Quizá, sin percatarnos, establecemos una analogía o quizá más: una relación entre el planteamiento tecnológico y los aspectos existenciales de la humanidad, entre los componentes básicos del concepto y lo que nos rodea. Quizá establecemos vínculos entre las nociones que representan a la realidad y todo aquello que nos define y nos delimita como especie. “Todo acto comunicativo se funda en un código”, decía Umberto Eco cuando hablaba de la estructura ausente en el lenguaje. Al momento de conectarnos al metaverso esos códigos estarán ahí y esos códigos definirán la existencia y el fin.
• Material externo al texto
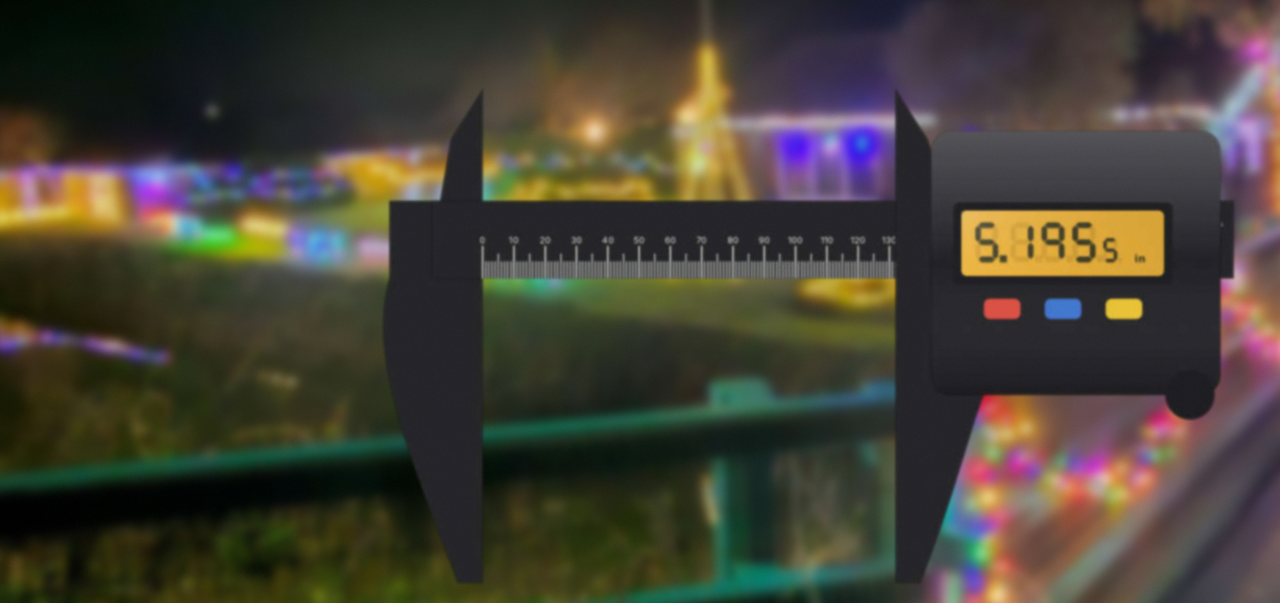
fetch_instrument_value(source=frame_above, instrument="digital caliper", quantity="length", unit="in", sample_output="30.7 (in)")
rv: 5.1955 (in)
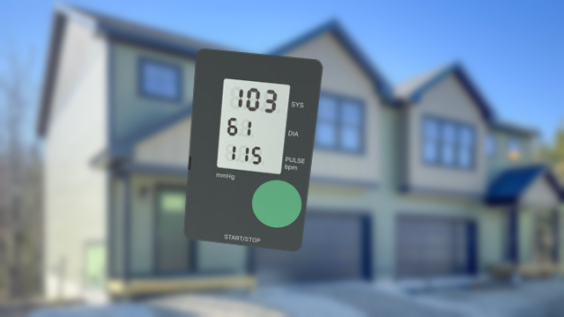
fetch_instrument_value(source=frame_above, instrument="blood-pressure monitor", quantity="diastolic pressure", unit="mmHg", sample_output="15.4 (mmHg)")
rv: 61 (mmHg)
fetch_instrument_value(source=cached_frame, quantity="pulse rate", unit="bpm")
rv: 115 (bpm)
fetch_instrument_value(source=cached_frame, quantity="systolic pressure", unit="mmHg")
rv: 103 (mmHg)
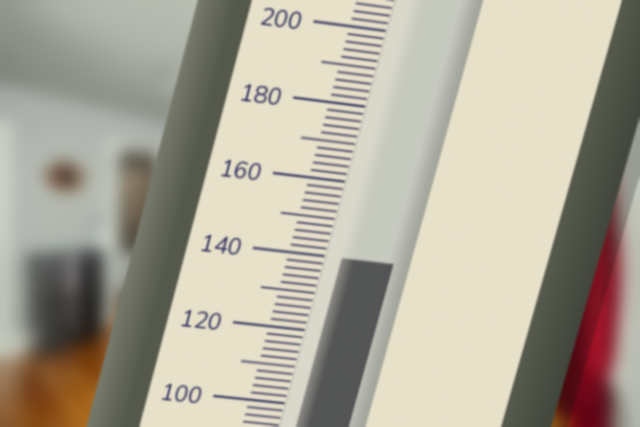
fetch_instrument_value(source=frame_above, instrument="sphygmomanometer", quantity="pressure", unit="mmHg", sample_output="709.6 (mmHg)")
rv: 140 (mmHg)
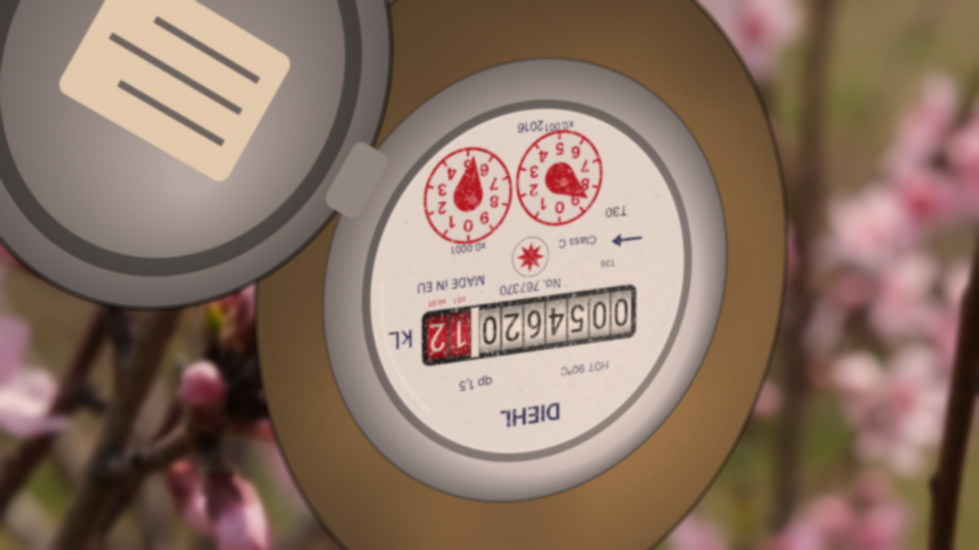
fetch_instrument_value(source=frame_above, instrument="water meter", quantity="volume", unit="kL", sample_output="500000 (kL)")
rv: 54620.1285 (kL)
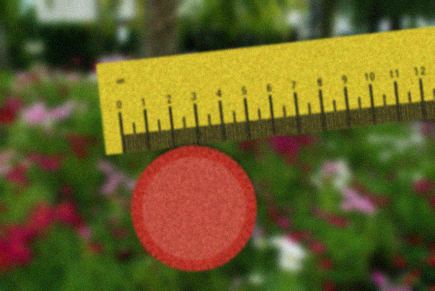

La fantasía de poder contar con otra vida en un Universo paralelo, o la idea simple y llana de que todo puede ser distinto con solo cambiar un detalle. Un repartidor de pizza es el más experimentado guerrero en el metaverso y no podemos resistirnos a pensar en lo que hubiera sido de nosotros si la delgada cuerda no se hubiese roto cuando aún contaba, si no hubiese dejado de sostener lo que ahora ya es inamovible. Cómo sería todo ahora que el tiempo pasó, si la moneda al caer se hubiera encontrado con el aire más delgado para que el balance final invirtiera el curso de las cosas. Cómo sería el mundo si el azar dejara de existir y el dado que nos muestra sus diferentes rostros numerados, como distintas realidades, se nos presentara previsible en un paisaje de multiversos que nos ofrece otra manera de vivir la vida.

¿Es que un metaverso nos da opciones? Nos permite imaginar que en algún lugar del espacio y del tiempo o, mejor dicho: en algún disco duro de algún centro informático existe una mejor versión de nosotros mismos y un final menos trágico para todo lo que nos marcó. ¿O es que un paisaje en el metaverso rompe con la soledad que nos angustia?

En todo caso, es muy probable que la sociedad en un futuro no muy lejano acabe como una idea implementada, convertida en un sistema de signos, una organización de contenidos, un código invisible con mensajes que se transmiten involuntariamente, líneas de software y programas inasibles. La realidad entonces perderá vigencia porque la virtualidad cobrará sentido.